Product of uniquely ergodic continuous disjoint maps is uniquely ergodic

Question

Let $g: X \rightarrow X$ and $h: Y \rightarrow Y$ be continuous uniquely ergodic maps between compact metric spaces. Assume $g$ and $h$ are disjoint. Show that $g \times h$ is uniquely ergodic.

Attempt Let $\mu$ be the unique ergodic measure on $X$ and $\nu$ be the unique ergodic measure on $Y$. Then $g \times h$ is ergodic with respect to the product measure $\mu \times \nu$. I think the way to go is now to show that every other ergodic measure $m$ on $X \times Y$ yields a contradiction to the disjointness property of $g$ and $h$. Sadly I have no idea how to start this argument. Can somebody give a hint? Or am I on the totally wrong path?

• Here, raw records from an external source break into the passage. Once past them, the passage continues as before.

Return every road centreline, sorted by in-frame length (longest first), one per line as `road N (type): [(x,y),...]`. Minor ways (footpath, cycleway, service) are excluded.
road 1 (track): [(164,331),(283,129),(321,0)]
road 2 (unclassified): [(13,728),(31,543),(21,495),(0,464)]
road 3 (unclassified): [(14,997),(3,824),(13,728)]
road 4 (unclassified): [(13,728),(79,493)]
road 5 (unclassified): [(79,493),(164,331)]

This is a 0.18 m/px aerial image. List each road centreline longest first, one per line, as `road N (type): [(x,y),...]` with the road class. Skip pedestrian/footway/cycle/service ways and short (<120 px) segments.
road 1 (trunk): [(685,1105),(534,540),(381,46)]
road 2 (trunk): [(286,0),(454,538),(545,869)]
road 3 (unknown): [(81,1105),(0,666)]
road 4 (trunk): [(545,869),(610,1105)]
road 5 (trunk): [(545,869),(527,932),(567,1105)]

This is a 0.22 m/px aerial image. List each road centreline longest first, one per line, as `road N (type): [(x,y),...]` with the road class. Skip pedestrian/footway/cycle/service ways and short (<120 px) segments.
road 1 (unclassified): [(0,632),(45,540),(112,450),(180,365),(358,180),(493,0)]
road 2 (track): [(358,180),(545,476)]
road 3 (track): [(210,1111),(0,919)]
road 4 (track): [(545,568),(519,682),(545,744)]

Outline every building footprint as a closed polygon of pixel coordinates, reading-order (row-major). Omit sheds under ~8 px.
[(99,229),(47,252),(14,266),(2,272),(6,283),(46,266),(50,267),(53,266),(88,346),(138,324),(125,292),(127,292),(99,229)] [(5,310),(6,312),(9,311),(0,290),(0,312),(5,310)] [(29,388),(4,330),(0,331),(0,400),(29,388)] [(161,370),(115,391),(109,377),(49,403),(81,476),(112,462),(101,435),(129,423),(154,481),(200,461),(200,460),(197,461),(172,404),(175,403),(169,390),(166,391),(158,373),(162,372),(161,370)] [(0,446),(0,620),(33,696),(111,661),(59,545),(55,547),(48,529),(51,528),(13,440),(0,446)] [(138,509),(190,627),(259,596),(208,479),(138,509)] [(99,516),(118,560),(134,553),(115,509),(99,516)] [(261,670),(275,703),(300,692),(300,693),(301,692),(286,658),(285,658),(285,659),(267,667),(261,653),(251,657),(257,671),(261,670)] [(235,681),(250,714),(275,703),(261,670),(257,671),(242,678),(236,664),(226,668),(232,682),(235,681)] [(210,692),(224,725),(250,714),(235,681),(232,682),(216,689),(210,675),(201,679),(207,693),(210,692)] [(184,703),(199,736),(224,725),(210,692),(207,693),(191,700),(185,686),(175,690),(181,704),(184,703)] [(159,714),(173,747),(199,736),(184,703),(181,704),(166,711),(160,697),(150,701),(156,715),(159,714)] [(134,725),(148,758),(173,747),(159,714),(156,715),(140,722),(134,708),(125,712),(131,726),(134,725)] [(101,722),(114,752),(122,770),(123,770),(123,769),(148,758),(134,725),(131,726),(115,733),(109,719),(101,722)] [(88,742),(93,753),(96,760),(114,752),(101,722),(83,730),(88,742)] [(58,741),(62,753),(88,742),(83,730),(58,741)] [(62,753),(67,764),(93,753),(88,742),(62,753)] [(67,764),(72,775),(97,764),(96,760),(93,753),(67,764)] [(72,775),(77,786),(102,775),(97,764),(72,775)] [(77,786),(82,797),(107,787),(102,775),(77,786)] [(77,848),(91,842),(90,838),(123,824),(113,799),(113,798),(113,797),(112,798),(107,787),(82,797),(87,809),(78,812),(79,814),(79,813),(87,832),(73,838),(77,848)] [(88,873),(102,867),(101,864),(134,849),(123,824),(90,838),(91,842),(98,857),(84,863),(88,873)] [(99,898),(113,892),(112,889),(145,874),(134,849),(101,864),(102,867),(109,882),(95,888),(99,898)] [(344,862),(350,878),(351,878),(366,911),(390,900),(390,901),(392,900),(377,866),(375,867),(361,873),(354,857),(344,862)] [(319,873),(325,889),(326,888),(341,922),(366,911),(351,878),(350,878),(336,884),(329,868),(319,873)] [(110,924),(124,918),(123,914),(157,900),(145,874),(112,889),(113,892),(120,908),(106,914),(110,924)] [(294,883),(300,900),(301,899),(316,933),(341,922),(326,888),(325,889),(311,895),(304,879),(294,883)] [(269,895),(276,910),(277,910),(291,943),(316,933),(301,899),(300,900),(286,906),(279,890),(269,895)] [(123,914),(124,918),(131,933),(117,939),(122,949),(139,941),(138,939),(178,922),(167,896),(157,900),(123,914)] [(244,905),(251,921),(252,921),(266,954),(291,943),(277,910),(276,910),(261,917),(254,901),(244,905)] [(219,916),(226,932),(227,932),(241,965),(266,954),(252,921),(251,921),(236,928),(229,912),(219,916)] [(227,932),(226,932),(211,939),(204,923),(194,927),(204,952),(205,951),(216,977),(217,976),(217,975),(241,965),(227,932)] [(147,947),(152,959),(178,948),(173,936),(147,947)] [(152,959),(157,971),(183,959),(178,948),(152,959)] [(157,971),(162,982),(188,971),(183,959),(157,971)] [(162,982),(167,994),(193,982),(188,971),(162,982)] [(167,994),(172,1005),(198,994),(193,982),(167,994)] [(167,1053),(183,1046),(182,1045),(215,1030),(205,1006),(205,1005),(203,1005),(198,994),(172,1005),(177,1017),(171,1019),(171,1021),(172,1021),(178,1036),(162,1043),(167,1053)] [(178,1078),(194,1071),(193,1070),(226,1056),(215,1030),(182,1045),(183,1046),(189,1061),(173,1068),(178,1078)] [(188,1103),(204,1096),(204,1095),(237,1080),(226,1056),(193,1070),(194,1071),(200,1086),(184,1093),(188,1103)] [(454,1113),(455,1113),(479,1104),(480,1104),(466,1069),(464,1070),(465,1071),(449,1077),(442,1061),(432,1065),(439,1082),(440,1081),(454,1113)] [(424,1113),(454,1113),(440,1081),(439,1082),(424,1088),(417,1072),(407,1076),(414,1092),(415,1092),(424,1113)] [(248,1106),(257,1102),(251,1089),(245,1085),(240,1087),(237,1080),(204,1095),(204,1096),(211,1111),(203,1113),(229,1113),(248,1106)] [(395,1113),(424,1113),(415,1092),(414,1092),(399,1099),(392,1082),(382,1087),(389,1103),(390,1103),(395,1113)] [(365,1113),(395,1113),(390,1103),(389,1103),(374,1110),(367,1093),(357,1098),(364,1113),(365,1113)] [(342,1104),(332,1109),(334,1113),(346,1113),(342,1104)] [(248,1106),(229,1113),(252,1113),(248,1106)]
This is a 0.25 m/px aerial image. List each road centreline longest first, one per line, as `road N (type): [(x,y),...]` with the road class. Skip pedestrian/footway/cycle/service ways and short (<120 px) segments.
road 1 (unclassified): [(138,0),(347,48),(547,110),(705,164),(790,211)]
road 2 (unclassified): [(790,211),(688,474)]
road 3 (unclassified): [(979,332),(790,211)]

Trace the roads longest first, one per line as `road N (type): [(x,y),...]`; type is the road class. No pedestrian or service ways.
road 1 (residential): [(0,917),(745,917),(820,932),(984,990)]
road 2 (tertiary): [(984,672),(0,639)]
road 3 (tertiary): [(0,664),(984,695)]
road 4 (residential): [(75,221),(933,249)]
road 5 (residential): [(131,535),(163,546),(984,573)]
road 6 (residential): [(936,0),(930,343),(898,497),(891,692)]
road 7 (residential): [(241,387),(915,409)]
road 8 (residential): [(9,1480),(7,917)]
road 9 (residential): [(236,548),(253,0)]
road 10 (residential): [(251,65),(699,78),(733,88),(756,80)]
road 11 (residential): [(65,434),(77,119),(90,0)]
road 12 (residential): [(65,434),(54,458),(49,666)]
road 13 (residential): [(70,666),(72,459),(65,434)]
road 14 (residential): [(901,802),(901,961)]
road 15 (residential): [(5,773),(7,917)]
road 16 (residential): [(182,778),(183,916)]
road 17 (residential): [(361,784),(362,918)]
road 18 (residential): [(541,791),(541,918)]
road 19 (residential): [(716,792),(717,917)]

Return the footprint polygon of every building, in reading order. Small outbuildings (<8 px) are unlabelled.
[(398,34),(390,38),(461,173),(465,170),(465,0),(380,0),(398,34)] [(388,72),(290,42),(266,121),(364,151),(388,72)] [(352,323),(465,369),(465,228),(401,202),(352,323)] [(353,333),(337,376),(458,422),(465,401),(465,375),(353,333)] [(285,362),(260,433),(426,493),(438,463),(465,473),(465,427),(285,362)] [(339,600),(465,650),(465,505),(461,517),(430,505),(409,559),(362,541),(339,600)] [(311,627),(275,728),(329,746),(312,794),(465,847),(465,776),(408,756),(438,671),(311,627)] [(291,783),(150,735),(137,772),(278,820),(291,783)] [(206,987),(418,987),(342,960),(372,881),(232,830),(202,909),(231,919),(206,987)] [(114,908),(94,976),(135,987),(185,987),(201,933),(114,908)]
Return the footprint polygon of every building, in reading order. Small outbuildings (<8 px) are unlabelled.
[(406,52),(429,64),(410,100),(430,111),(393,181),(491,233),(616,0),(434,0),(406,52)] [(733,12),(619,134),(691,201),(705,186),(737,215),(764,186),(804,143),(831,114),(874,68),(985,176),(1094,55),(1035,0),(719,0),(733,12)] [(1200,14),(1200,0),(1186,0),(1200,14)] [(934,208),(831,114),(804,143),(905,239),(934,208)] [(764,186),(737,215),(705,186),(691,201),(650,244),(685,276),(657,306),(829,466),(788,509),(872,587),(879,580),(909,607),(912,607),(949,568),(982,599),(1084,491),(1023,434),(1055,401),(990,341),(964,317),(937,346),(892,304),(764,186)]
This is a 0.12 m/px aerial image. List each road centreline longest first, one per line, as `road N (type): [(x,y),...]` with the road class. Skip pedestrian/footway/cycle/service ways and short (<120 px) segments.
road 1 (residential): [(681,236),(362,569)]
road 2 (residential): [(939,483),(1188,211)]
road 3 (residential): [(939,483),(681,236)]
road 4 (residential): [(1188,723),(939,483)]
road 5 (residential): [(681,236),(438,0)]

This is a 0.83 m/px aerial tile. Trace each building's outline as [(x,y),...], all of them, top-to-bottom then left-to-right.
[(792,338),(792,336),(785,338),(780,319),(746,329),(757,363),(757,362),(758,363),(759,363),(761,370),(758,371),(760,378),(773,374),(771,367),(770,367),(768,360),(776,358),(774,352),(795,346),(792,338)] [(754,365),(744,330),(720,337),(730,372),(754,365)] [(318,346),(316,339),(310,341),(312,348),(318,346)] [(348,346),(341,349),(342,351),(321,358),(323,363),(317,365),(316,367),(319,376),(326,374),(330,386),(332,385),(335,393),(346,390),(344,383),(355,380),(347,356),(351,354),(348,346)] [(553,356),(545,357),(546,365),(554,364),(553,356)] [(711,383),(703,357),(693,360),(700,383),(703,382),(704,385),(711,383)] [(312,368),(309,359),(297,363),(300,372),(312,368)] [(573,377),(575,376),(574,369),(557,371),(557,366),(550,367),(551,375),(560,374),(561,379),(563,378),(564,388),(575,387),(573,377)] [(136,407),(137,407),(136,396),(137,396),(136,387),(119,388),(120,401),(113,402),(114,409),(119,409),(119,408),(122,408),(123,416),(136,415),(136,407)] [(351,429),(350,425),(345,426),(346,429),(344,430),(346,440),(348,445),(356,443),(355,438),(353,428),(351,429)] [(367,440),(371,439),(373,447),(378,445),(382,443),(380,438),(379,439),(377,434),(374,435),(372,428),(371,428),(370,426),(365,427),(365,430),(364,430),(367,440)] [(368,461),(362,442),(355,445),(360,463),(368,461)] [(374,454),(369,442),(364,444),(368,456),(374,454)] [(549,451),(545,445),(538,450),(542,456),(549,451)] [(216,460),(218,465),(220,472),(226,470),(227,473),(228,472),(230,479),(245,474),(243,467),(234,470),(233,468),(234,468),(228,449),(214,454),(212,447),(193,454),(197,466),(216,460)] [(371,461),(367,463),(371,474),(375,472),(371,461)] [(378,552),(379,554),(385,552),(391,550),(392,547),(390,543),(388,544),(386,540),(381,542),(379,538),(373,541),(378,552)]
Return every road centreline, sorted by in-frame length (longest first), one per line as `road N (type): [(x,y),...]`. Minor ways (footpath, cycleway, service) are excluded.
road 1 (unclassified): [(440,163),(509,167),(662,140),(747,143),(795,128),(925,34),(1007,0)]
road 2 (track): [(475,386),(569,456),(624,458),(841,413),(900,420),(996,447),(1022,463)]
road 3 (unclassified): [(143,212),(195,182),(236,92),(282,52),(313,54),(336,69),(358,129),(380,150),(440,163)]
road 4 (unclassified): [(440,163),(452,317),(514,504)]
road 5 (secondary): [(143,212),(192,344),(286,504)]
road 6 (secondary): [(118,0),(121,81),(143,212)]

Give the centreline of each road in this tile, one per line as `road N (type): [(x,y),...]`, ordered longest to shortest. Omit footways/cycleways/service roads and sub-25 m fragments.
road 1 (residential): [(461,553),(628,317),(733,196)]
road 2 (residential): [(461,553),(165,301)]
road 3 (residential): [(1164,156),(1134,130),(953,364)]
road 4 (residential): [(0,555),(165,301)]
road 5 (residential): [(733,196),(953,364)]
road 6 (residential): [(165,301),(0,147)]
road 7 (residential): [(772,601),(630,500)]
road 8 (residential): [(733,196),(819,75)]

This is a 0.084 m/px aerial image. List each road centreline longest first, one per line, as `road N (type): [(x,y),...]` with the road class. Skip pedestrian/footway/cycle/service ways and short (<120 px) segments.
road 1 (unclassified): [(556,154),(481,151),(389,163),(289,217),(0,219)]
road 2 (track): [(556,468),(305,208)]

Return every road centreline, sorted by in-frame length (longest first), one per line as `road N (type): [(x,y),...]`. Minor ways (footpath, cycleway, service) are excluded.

Definition Two measure preserving maps $r: (A,\mu) \rightarrow (A,\mu)$ and $s: (B,\nu) \rightarrow (B,\nu)$ between probability spaces are disjoint if the product measure $\mu \times \nu$ is the only joining.

Answer 1

I think it goes like this:

Let $\mu$ be the unique ergodic measure on $X$ and $\nu$ be the unique ergodic measure on $Y$.

Now suppose $\eta$ is a finite $(g \times h)$-invariant Borel measure. The objective is to show there is only one such measure. Let $\pi_X: X \times Y \to X$ and $\pi_X: X \times Y \to Y$ be the projection maps. Try showing the following:

1. Compute $(\pi_X)_*\eta$ and show it is equal to $\mu$ by unique ergodicity.
2. Do the same thing for $(\pi_Y)_*\eta$ and $\nu$.
3. Then $\eta$ is a joining by definition. Now by the disjointness hypothesis and your definition, $\eta$ must be $\mu \times \nu$.

(So you don't need to assume $\mu \times \nu$ is ergodic to start with.)